In the many analysis and the noisy war of words that’s still continuing in television studios after the Gujarat and Himachal election results, an important aspect that has been conspicuously absent from the discourse is the abysmally low representation of women fielded as candidates by both major players — the BJP and Congress. In Gujarat, the BJP and Congress fielded 12 and 10 women candidates respectively out of 182. In 2012, the strength of women members in the Gujarat Assembly was just 15, now it’s further down to 13. Similarly, in Himachal, of 338 contestants, only 19 were women. The BJP and Congress together put up nine candidates, of which four won.
The total strength of women members in the newly-elected Assemblies is just seven per cent in Gujarat and five per cent in Himachal. Further analysis shows that in the Assembly elections in March 2017, of the total number of 690 seats contested in five states, only 55 are represented by women. The strength of women MPs in the current Lok Sabha is 11.41 per cent, while in the Rajya Sabha it’s 11.43 per cent, far lower than the global average, and even compared to neighbours like Pakistan and Afghanistan. The depressingly low representation of women both in Parliament and the Assemblies, and in party nominations, underlines the need to bring back the focus on the long-awaited and much-disputed Women’s Reservation Bill.

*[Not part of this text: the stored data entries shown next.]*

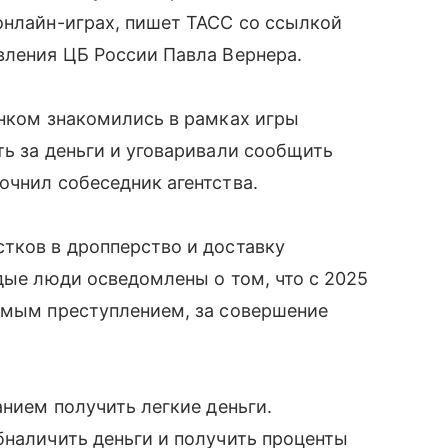
онлайн-играх, пишет ТАСС со ссылкой
вления ЦБ России Павла Вернера.
енком знакомились в рамках игры
ть за деньги и уговаривали сообщить
очнил собеседник агентства.
тков в дропперство и доставку
одые люди осведомлены о том, что с 2025
уемым преступлением, за совершение
анием получить легкие деньги.
бналичить деньги и получить проценты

Introduced first in 1996 in the Lok Sabha, the bill has generated stormy debates and unruly behaviour inside Parliament. In its turbulent journey over 20 years, the bill was passed in the Rajya Sabha in 2010 by the UPA government, but lapsed with the dissolution of the House in 2014. The BJP government, despite its pre-poll promise of passing the bill, hasn’t made any attempt to table it in Parliament in the last three years.
An argument against the formalisation of women’s representation through the bill is why can’t political parties create internal reservations ensuring the fielding of 33 per cent women candidates in every election. The fallacy of this argument is that internal reservations can’t be made mandatory, and can easily be breached by any party. And even if internal quotas are made mandatory, if seats are not reserved, most of the women would get the worst seats from which they wouldn’t be elected. Pitched against strong male candidates, the chances of such women losing are quite high. As winnability is extremely important in electoral politics, parties shy away from giving tickets to women. All parties must nurture and create women leaders from within their ranks by giving women more responsibilities and sufficient representation within their organisation at all levels so that they can take on anyone, irrespective of gender. But till that happens, it’s important to ensure a greater degree of women’s representation trough affirmative action like the reservation bill. This would also encourage more women to join active politics.

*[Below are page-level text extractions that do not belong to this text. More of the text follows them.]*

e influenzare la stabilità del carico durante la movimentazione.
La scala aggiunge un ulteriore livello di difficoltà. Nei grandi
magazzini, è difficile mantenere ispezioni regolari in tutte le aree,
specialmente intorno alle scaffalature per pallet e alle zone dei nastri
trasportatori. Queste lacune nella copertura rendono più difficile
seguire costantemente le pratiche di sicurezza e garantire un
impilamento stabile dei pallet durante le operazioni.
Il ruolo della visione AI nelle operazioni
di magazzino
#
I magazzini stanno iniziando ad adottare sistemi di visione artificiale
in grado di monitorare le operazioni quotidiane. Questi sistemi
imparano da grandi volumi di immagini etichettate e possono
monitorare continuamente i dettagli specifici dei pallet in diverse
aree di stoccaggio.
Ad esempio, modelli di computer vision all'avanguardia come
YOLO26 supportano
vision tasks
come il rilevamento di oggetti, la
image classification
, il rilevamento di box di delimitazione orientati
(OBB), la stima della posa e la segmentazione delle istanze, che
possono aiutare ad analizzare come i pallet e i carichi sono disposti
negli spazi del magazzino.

Another criticism of reservations is the assumption that there will be proxy candidates like wives and other female relatives fronting for male candidates. Even if that’s true, one can’t still discount the fact that even these female relatives are women. Despite a large number of such proxy candidates in panchayats and local bodies with minimum 33 per cent quota for women, studies have shown very positive effects of reservation towards the cause of women’s empowerment. A large number of women come out of the shadow of their male relatives, and develop and assert their leadership with time.
Another argument against reservation is that the proposed rotation of constituencies every five years will act as a disincentive to work in a constituency as no one would have a stake in it. It’s also considered not fair that after nurturing a constituency for five years, one has to let it go due to reservations. The same logic would apply to a woman representative as well.
If she fights from a reserved constituency, it’s certain her constituency would be changed in the next term. A similar system is there in panchayats too, but the stakes for the Lok Sabha and Assemblies are far higher. One way out could be to make the rotation every 10 years rather than every five.
Then the current representative will have the chance of renomination from the same constituency. A possible guarantee of 10 years should be more than enough in an ever-changing flux of the world of politics. Various suggestions are made for accommodating women through reservations without hurting the interest of the current setup, like increasing the total number of constituencies through delimitation and others. But to consider and debate these suggestions, it is necessary that the government should initiate the bill first.
The participation of women in electoral politics compared to men is exceedingly low. Politics is a full-time and taxing job. The risk factor is extremely high; and as it’s difficult to pursue another career while in active politics, one needs financial resources even for mere survival. Women also need support system to supplement her traditional responsibilities at home. Very few women have access to independent sources of sufficient income and support, primarily from her family. The uncertainty makes it even more difficult. A man too may face similar problems. But in a traditional society, families are much more willing to invest in a man getting into politics compared to a woman.
Only affirmative action like reservation can incentivise more women, particularly from non-political families, to join electoral politics.
The BJP has a clear majority in the Lok Sabha and the largest number in the Rajya Sabha. Mrs Sonia Gandhi had written to the Prime Minister reaffirming her support for the Women’s Bill, and Congress president Rahul Gandhi has reiterated that support. If the BJP and Congress join forces, no one can stop the bill’s passage. But for that the BJP must show political will and introduce it in Parliament as soon as possible.